**Text block**
---+---

I’ve been taking account and my mind boggles to reckon with facts like:
-I have written and published over 1,000,000 words
-Covered at least 18,221 human powered miles
-Over the span of 7 years
-Engaged in 6 modalities (hiking, river rafting, sea kayaking, road biking, mountain biking, canoeing)
-Crossed 14 countries
-Worn through 34 pairs of shoes in the course of Her Odyssey.
In this expedition and undertakings, I strive to learn from and honor those who have gone before. I work to promulgate the stories of our foremothers and others who have labored greatly, often unsung, to steward the land and open the way.
The other path openers, are books.
Women and Books are keys to understanding and growth.
To conclude this digital account of Her Odyssey, I would like to share the earliest record I’ve found of a modern person walking the length of the Americas.
And she did it alone, or, rather, with a dog. I
learned about her through our mentors, Keith and Heather when they loaned me the book the Stars My Blanket by Beryl Smeeton. Beryl went for a 1,000 km horseback ride around Patagonia just before WWII broke out and included these travails in a short and enrapturing text. In 2016 our contemporary and friend, Stevie Anna, who I met back in Bariloche, also traveled the remote reaches of the southern cone on horseback.
Beryl writes of encountering something we often did, people (generally men in remote locations exercising the full extent of limited power) barring your way, saying “es imposible” and making themselves the roadblock. Unlike us, Beryl didn’t have an inReach nor much command of the language, she had her wits and the story of Margaret.
While crossing the homestead of an aged German rancher, she writes:
“He told me of another woman traveller, who had come through Patagonia a few years before, a German named Margaret Geist. She had walked with an Alsatian dog from the snow-line in Alaska, and after 7 years, had actually reached Punta Arenas.”
-‘The Stars my Blanket’ Beryl Smeeton p. 35
So far, I have found precious little about her. The few details I have found were gathered by Manya S. Chylinski for a biographical sketch.
Margaret was a German born, US school teacher who, alongside the donkey she walked across America with, joined forces with General Rosalie Jones’ Army to march on DC in 1913. She was quoted as saying, “I shall travel twelve more years, she declared. I shan’t take a donkey or gun along next time however.”
From what little I have found, it seems she went on and did just that. But after the efforts at getting publicity which followed her US walk (largely arising from local papers or where her route intersected with the suffragette march), there is nothing online about a trans-America walk. This tells me, she knew how to garner attention (and some small funding) but either
a) She chose not to
b) No one has gathered the tracks due to lack of social interest, funding, and/or digital records
I yearn to dive into that research. Traveling to dusty archives and out of print newspapers, dreaming of the journals she might have kept, put together a timeline. A woman whose footsteps I unwittingly followed. Simultaneously I rifle through the wooden toy chest my grandpa made for me as a toddler and which now holds my own journals and mementos. Somehow, the vacuum of her story adds gravity to telling my own.
In a quick conversation with Manya, the academic mentioned:
“In my research on Margaret Geist I didn’t find anything about a walk from Alaska to Punta Arenas, only the walk across the US. My goal was to find as much about her as I could, including her suffragette work, and I was disappointed that I didn’t find much information. Even after writing the piece, she remained an enigma to me.”

---+---

**Tasks to perform**
- 1) List the six modalities named in the Her Odyssey account.
- 2) Answer these questions from the Her Odyssey account:
(a) How many pairs of shoes were worn through?
(b) How long was Beryl Smeeton's horseback ride around Patagonia?
(c) According to the German rancher, what animal did Margaret Geist walk with from Alaska?
- 3) Continue the Her Odyssey account from the point where it stops.

**Study material**
---+---

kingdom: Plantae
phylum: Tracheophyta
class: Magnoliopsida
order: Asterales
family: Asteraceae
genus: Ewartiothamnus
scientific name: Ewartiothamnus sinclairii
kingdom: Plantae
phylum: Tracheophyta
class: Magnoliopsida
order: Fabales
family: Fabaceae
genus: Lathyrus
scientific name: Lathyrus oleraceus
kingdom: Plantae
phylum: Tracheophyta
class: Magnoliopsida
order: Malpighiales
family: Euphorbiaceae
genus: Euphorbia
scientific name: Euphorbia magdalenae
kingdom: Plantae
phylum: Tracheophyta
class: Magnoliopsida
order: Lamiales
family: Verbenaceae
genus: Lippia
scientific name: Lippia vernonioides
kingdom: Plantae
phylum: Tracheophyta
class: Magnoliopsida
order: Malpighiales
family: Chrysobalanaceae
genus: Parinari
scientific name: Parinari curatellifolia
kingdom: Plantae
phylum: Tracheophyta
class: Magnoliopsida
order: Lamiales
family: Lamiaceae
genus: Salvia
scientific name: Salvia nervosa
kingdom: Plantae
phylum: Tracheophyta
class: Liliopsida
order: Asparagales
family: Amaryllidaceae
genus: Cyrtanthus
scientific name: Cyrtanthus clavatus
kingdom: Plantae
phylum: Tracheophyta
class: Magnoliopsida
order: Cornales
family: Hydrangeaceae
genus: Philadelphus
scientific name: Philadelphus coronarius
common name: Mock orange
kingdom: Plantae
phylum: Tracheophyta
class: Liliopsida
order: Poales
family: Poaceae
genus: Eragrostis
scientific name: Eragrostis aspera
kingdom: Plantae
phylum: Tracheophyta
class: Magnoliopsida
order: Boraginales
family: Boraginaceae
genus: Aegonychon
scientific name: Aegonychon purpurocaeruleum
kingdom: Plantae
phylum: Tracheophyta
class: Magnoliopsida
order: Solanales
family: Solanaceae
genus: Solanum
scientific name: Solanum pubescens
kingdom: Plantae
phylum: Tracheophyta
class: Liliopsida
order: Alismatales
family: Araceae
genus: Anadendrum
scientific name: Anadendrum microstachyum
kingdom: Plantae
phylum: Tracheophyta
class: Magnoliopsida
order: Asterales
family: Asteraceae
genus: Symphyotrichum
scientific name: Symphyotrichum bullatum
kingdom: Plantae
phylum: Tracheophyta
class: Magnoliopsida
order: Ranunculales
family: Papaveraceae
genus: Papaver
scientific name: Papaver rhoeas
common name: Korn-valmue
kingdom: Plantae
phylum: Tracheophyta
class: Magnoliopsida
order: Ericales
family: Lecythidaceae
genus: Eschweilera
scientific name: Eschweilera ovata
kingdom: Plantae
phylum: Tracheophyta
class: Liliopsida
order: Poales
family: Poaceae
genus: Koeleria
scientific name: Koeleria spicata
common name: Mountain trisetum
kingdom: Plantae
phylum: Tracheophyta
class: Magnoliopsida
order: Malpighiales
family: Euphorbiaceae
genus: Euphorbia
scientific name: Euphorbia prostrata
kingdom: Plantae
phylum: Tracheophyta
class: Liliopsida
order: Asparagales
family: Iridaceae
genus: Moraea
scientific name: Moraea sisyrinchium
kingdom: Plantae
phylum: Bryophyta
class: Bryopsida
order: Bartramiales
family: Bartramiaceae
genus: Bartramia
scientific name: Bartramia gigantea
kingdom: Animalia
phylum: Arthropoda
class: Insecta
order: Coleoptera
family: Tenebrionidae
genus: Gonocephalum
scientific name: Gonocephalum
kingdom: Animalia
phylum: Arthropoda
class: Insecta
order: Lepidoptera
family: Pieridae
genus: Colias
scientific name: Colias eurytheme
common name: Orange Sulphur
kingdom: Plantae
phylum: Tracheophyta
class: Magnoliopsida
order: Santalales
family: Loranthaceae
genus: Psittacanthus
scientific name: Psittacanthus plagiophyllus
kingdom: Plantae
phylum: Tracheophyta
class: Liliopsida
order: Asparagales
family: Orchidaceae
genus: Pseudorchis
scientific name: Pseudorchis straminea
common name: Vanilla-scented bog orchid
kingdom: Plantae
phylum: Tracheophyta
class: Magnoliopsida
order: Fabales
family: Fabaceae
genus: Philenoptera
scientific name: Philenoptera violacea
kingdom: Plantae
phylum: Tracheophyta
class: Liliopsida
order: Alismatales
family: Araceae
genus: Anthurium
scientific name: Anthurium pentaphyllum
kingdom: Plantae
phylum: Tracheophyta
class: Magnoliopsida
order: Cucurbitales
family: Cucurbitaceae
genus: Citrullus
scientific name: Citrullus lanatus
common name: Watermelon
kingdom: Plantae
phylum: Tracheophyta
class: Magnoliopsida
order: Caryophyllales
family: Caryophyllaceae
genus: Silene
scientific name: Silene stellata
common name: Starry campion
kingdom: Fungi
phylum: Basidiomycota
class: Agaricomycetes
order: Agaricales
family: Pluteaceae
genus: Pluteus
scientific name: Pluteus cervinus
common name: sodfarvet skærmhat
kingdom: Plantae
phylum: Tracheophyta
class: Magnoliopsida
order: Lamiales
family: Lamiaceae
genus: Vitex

---+---

**Results for the exercise**
- 1) Hiking, river rafting, sea kayaking, road biking, mountain biking, canoeing

- 2)
(a) 34 pairs
(b) 1,000 km
(c) An Alsatian dog

- 3)
Manya never even found record of Geist’s death. Which, as my writing coach Donna pointed out, depending on Geist’s religion, race, or sexual orientation, WWII made for a lot of abruptly ended and undocumented lives.
Whatever became of her, and whatever may be gathered of her records, meeting her even just in one sentence on a page, I wept with relief to have ended this Odyssey having found a forgotten mother.
I’ve been blessed with many mothers. As the eldest child of a Motherless Daughter, I am familiar with the maternal collective our clan create and rely on to survive. I’m looking at you too, aunties and uncles.
We inherit grief and joy and pass on stories and ceremonies by which to process it. A massive extension of this network enabled Her Odyssey: mothers who hoped their children might be as warmly received and cared for in my country as they received us. It also helps us piece together these bygone paradigms. To at least be able to speak the names of buried leaders and voices.
The first time I spoke of it to a friend, aquiver with excitement at my discovery, after the briefest of pauses he replied, “so, you’re not the first?”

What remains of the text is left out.